We are suffering heavily as students and the faculty is as well. As of 5:01 a.m. on Wednesday, faculty have gone without pay and without health care. If the faculty were truly selfish (as they are made out to be) and out to make more money, this strike would not be happening.

In my last year as an undergrad, we read excerpts from Karl Marx’s works, which I urge you to read and to make of it what you will, and it was in that class and reading where I took some information that I will never impart with. Capitalism is not inherently abusive, but it is the way that the power (bourgeoisie) takes advantage of the system that is horrific.

This capitalistic mindset is “get as rich as you can with as much work from workers and pay them as little as you can” and it is objectifying. How so? As Marx explains, through various class roles we have always had a system of the “oppressed” and the “oppressor.” If we look back to these roles, we can see how it has reinvented itself over the years. With the industrial revolution came the notion that people could be replaced by efficient and quick machines, emphasizing quantity over quality that very much hurt the blue collar workers. He tells us that “society as a whole is more and more splitting up into two great hostile camps, into two great classes directly facing each other—Bourgeoisie and Proletariat.”

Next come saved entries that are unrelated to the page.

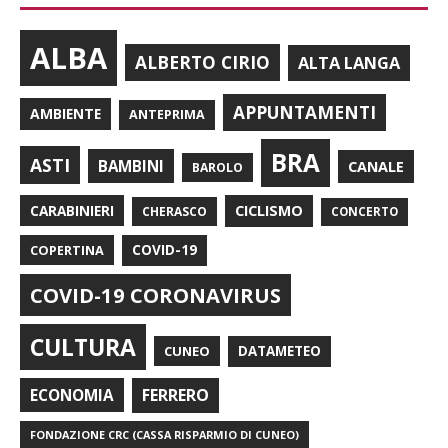
ALBA
ALBERTO CIRIO
ALTA LANGA
APPUNTAMENTI
AMBIENTE
ANTEPRIMA
BRA
ASTI
BAMBINI
CANALE
BAROLO
CARABINIERI
CICLISMO
CHERASCO
CONCERTO
COPERTINA
COVID-19
COVID-19 CORONAVIRUS
CULTURA
CUNEO
DATAMETEO
FERRERO
ECONOMIA
FONDAZIONE CRC (CASSA RISPARMIO DI CUNEO)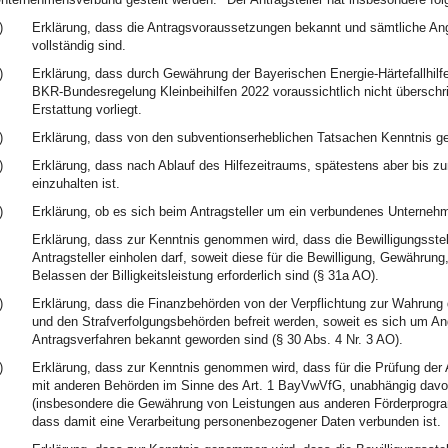
)
Erklärung, dass die Antragsvoraussetzungen bekannt und sämtliche Ang
vollständig sind.
)
Erklärung, dass durch Gewährung der Bayerischen Energie-Härtefallhilfe
BKR-Bundesregelung Kleinbeihilfen 2022 voraussichtlich nicht überschr
Erstattung vorliegt.
)
Erklärung, dass von den subventionserheblichen Tatsachen Kenntnis 
)
Erklärung, dass nach Ablauf des Hilfezeitraums, spätestens aber bis zu
einzuhalten ist.
)
Erklärung, ob es sich beim Antragsteller um ein verbundenes Unternehm
Erklärung, dass zur Kenntnis genommen wird, dass die Bewilligungsste
Antragsteller einholen darf, soweit diese für die Bewilligung, Gewähru
Belassen der Billigkeitsleistung erforderlich sind (§ 31a AO).
)
Erklärung, dass die Finanzbehörden von der Verpflichtung zur Wahrung
und den Strafverfolgungsbehörden befreit werden, soweit es sich um An
Antragsverfahren bekannt geworden sind (§ 30 Abs. 4 Nr. 3 AO).
)
Erklärung, dass zur Kenntnis genommen wird, dass für die Prüfung der 
mit anderen Behörden im Sinne des Art. 1 BayVwVfG, unabhängig davon,
(insbesondere die Gewährung von Leistungen aus anderen Förderprog
dass damit eine Verarbeitung personenbezogener Daten verbunden ist.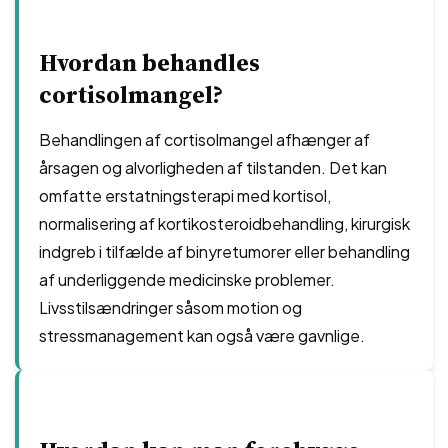
Hvordan behandles
cortisolmangel?
Behandlingen af ​​cortisolmangel afhænger af
årsagen og alvorligheden af tilstanden. Det kan
omfatte erstatningsterapi med kortisol,
normalisering af kortikosteroidbehandling, kirurgisk
indgreb i tilfælde af binyretumorer eller behandling
af underliggende medicinske problemer.
Livsstilsændringer såsom motion og
stressmanagement kan også være gavnlige.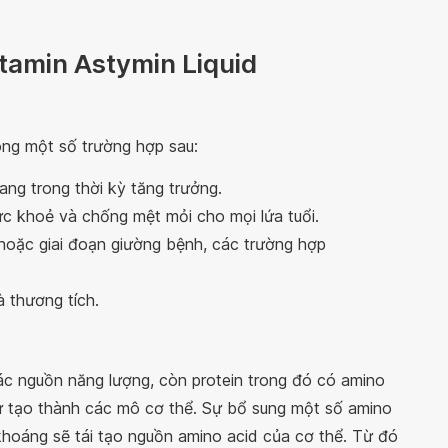
tamin Astymin Liquid
ong một số trường hợp sau:
ng trong thời kỳ tăng trưởng.
c khoẻ và chống mệt mỏi cho mọi lứa tuổi.
hoặc giai đoạn giường bệnh, các trường hợp
à thương tích.
 các nguồn năng lượng, còn protein trong đó có amino
ự tạo thành các mô cơ thể. Sự bổ sung một số amino
 khoáng sẽ tái tạo nguồn amino acid của cơ thể. Từ đó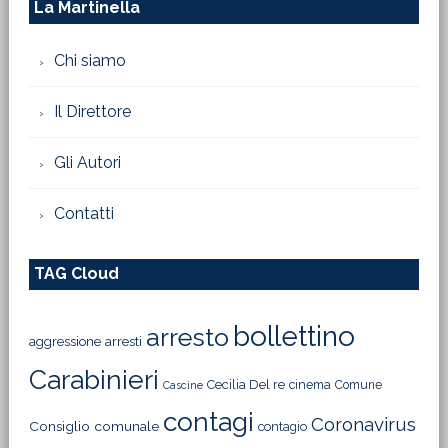
La Martinella
Chi siamo
Il Direttore
Gli Autori
Contatti
TAG Cloud
bollettino
arresto
aggressione
arresti
Carabinieri
Cecilia Del re
cinema
Comune
Cascine
contagi
Coronavirus
Consiglio comunale
contagio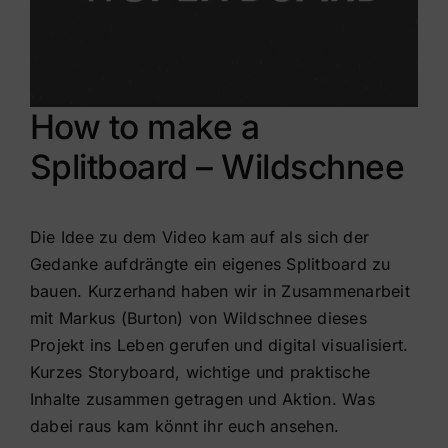
How to make a
Splitboard – Wildschnee
Die Idee zu dem Video kam auf als sich der
Gedanke aufdrängte ein eigenes Splitboard zu
bauen. Kurzerhand haben wir in Zusammenarbeit
mit Markus (Burton) von Wildschnee dieses
Projekt ins Leben gerufen und digital visualisiert.
Kurzes Storyboard, wichtige und praktische
Inhalte zusammen getragen und Aktion. Was
dabei raus kam könnt ihr euch ansehen.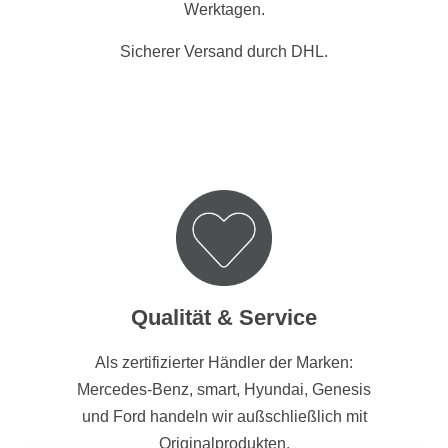
Werktagen.
Sicherer Versand durch DHL.
Qualität & Service
Als zertifizierter Händler der Marken:
Mercedes-Benz, smart, Hyundai, Genesis
und Ford handeln wir außschließlich mit
Originalprodukten.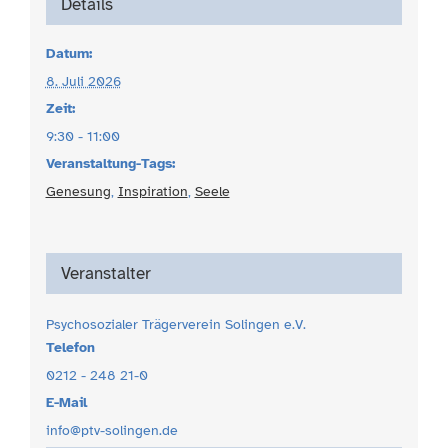
Details
Datum:
8. Juli 2026
Zeit:
9:30 - 11:00
Veranstaltung-Tags:
Genesung
,
Inspiration
,
Seele
Veranstalter
Psychosozialer Trägerverein Solingen e.V.
Telefon
0212 - 248 21-0
E-Mail
info@ptv-solingen.de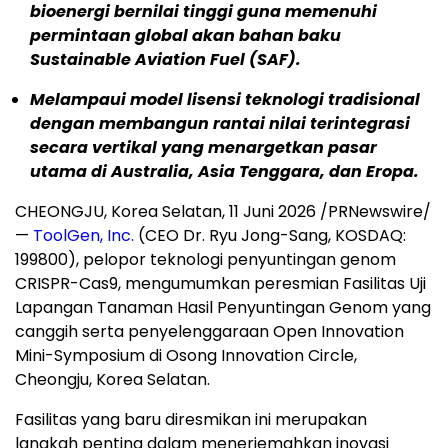
bioenergi bernilai tinggi guna memenuhi
permintaan global akan bahan baku
Sustainable Aviation Fuel (SAF).
Melampaui model lisensi teknologi tradisional
dengan membangun rantai nilai terintegrasi
secara vertikal yang menargetkan pasar
utama di Australia, Asia Tenggara, dan Eropa.
CHEONGJU, Korea Selatan, 11 Juni 2026 /PRNewswire/
—
ToolGen, Inc.
(CEO Dr. Ryu Jong-Sang, KOSDAQ:
199800), pelopor teknologi penyuntingan genom
CRISPR-Cas9, mengumumkan peresmian Fasilitas Uji
Lapangan Tanaman Hasil Penyuntingan Genom yang
canggih serta penyelenggaraan Open Innovation
Mini-Symposium di Osong Innovation Circle,
Cheongju, Korea Selatan.
Fasilitas yang baru diresmikan ini merupakan
langkah penting dalam menerjemahkan inovasi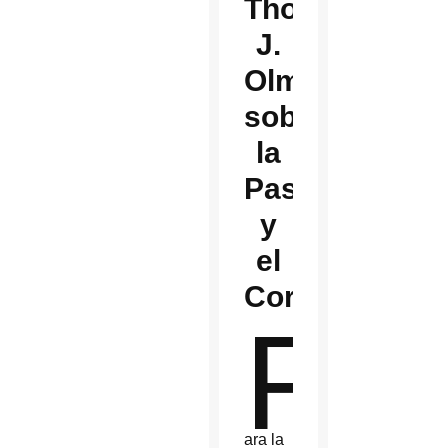
Thomas
J.
Olmsted
sobre
la
Pascua
y
el
Coronavirus
P
ara la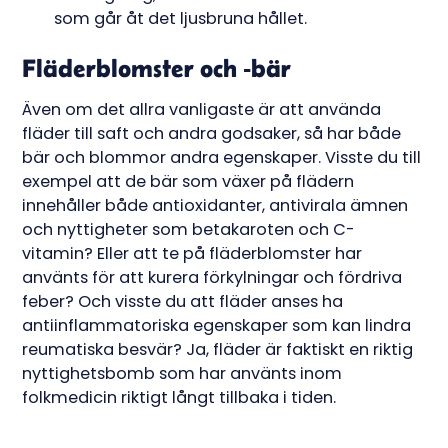
som går åt det ljusbruna hållet.
Fläderblomster och -bär
Även om det allra vanligaste är att använda
fläder till saft och andra godsaker, så har både
bär och blommor andra egenskaper. Visste du till
exempel att de bär som växer på flädern
innehåller både antioxidanter, antivirala ämnen
och nyttigheter som betakaroten och C-
vitamin? Eller att te på fläderblomster har
använts för att kurera förkylningar och fördriva
feber? Och visste du att fläder anses ha
antiinflammatoriska egenskaper som kan lindra
reumatiska besvär? Ja, fläder är faktiskt en riktig
nyttighetsbomb som har använts inom
folkmedicin riktigt långt tillbaka i tiden.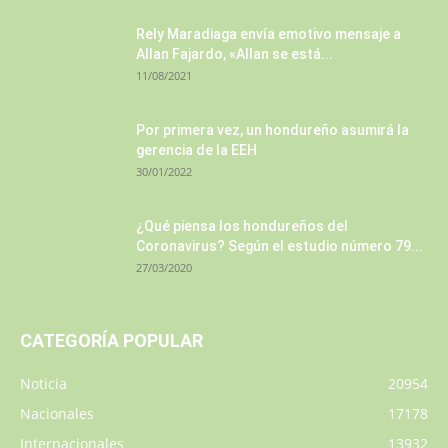
Rely Maradiaga envía emotivo mensaje a
Allan Fajardo, «Allan se está...
11/08/2021
Por primera vez, un hondureño asumirá la
gerencia de la EEH
30/01/2022
¿Qué piensa los hondureños del
Coronavirus? Según el estudio número 79...
27/03/2020
CATEGORÍA POPULAR
Noticia
20954
Nacionales
17178
Internacionales
13932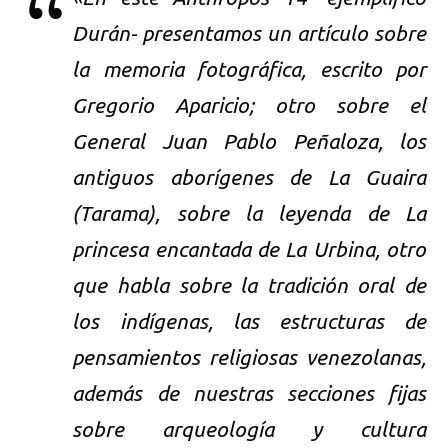
Durán- presentamos un artículo sobre
la memoria fotográfica, escrito por
Gregorio Aparicio; otro sobre el
General Juan Pablo Peñaloza, los
antiguos aborígenes de La Guaira
(Tarama), sobre la leyenda de La
princesa encantada de La Urbina, otro
que habla sobre la tradición oral de
los indígenas, las estructuras de
pensamientos religiosas venezolanas,
además de nuestras secciones fijas
sobre arqueología y cultura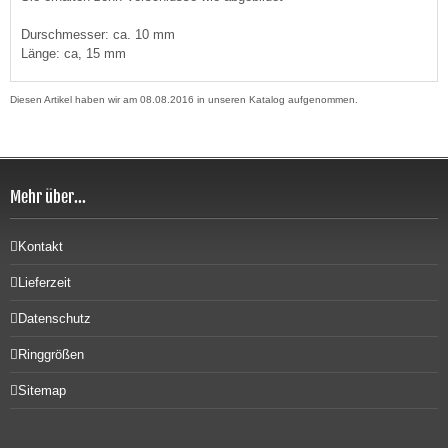
Durschmesser: ca. 10 mm
Länge: ca, 15 mm
Diesen Artikel haben wir am 08.08.2016 in unseren Katalog aufgenommen.
Mehr über...
Kontakt
Lieferzeit
Datenschutz
Ringgrößen
Sitemap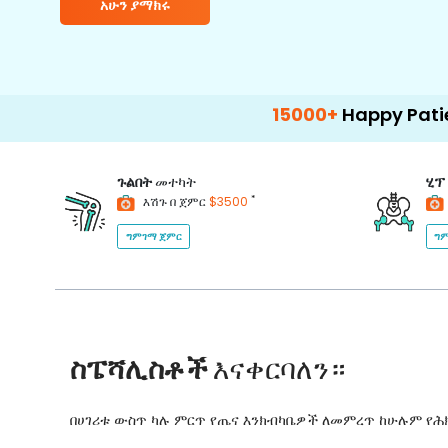
አሁን ያማክሩ
15000+
Happy Patients
ጉልበት
መተካት
ሂፕ
*
እሽጉ በ ጀምር
$3500
ግምገማ ጀምር
ግም
ስፔሻሊስቶች
እናቀርባለን።
በሀገሪቱ ውስጥ ካሉ ምርጥ የጤና እንክብካቤዎች ለመምረጥ ከሁሉም የ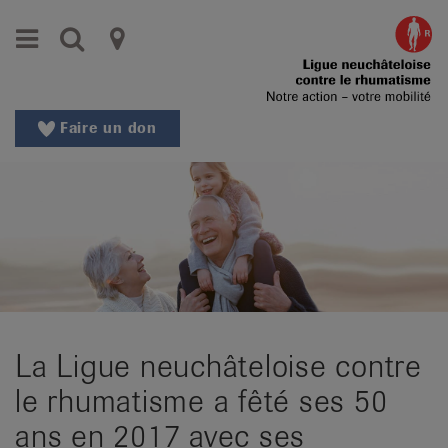
Aller
Aller
Menu
Recherche
Ligues
au
vers
menu
le
cantonales
principal
contenu
contre
Aller
Faire un don
à
le
la
rhumatisme
recherche
Changer
|
de
Organisations
région
Changer
nationales
de
de
langue:
La Ligue neuchâteloise contre
de
patients
/
le rhumatisme a fêté ses 50
fr
ans en 2017 avec ses
/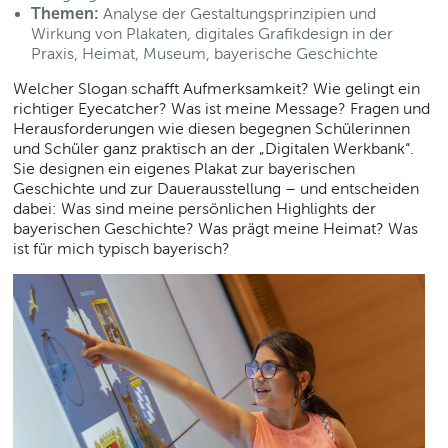
Themen:
Analyse der Gestaltungsprinzipien und
Wirkung von Plakaten, digitales Grafikdesign in der
Praxis, Heimat, Museum, bayerische Geschichte
Welcher Slogan schafft Aufmerksamkeit? Wie gelingt ein
richtiger Eyecatcher? Was ist meine Message? Fragen und
Herausforderungen wie diesen begegnen Schülerinnen
und Schüler ganz praktisch an der „Digitalen Werkbank“.
Sie designen ein eigenes Plakat zur bayerischen
Geschichte und zur Dauerausstellung – und entscheiden
dabei: Was sind meine persönlichen Highlights der
bayerischen Geschichte? Was prägt meine Heimat? Was
ist für mich typisch bayerisch?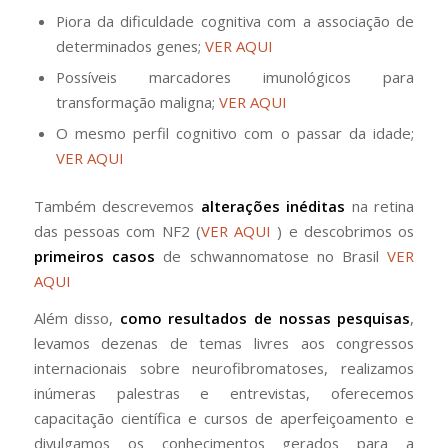
Piora da dificuldade cognitiva com a associação de
determinados genes;
VER AQUI
Possíveis marcadores imunológicos para
transformação maligna;
VER AQUI
O mesmo perfil cognitivo com o passar da idade;
VER AQUI
Também descrevemos
alterações inéditas
na retina
das pessoas com NF2 (
VER AQUI
) e descobrimos os
primeiros casos
de schwannomatose no Brasil
VER
AQUI
Além disso,
como resultados de nossas pesquisas
,
levamos dezenas de temas livres aos congressos
internacionais sobre neurofibromatoses, realizamos
inúmeras palestras e entrevistas, oferecemos
capacitação científica e cursos de aperfeiçoamento e
divulgamos os conhecimentos gerados para a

The power makes the profit and the exploited workers monetized. In ‘The Communist Manifesto,’ among other famous works by Marx, he tells us that there is a distinction of “Haves and Have Nots” and the ones on top benefit from the work of the ones underneath. The biggest problem that occurs is that these workers are objectified—literally turned into an object. The bourgeoisie makes them work as many hours possible while giving them as little as possible. It is basically work until you can’t stand, eat just enough to stay alive, sleep enough to stay alive, and then go back to work. Is that really an existence at all?

We think of the human condition as one capable of deep thought, feeling and expression. When you are surviving on the basic minimum, there is not time or ability for these qualities that make us human. The lives of these exploited workers are shorter lived and when they drop of exhaustion, the broken cog is replaced with another one.
There are more and more cogs that can be replaced. While these machines barely live, the bourgeoisie profit immensely from this abuse and sacrifice. It is easy to distance yourself from someone when you take away their humanity because they become inanimate objects without thought or feeling; this objectification is clearly dangerous and these people turn into property owned by the bourgeoisie.

My fear is that when I see and read about the situation between the faculty and state system, I see the Bourgeoisie and the Proletariat. I see Chancellor Frank Brogan getting an $80,000 raise when a lot of professors are not even breaking three figures (think I am wrong? Check it out online where you can see professor salaries). This fight is not just about money, even though the faculty need to support themselves and their families. It is about the state morphing into a bourgeoisie and taking the profit while they are trying to force the professors to do more work for the same amount or less.

They want to increase distance education. By taking us out of the classrooms and putting us online, they are distancing us from the personal and mentoring relationship we have with our professors. If they have more and more hours, how can they invest all they have when they have nothing left to give from the start?
This affects us as well. I am continually inspired by the way that my professors have cared about me and by the way they have sacrificed their own comfort, energy and money for us. We are their students, not degree gaining machines.
The state is trying to get our money and then pump us out for more money. It is the development we gain as humans capable of higher learning that we gain from our professors that changes our futures. They pass off the torch and let us take over. This is more than, “What will happen to me?” This is the human condition and the question, “What will happen to our future?”.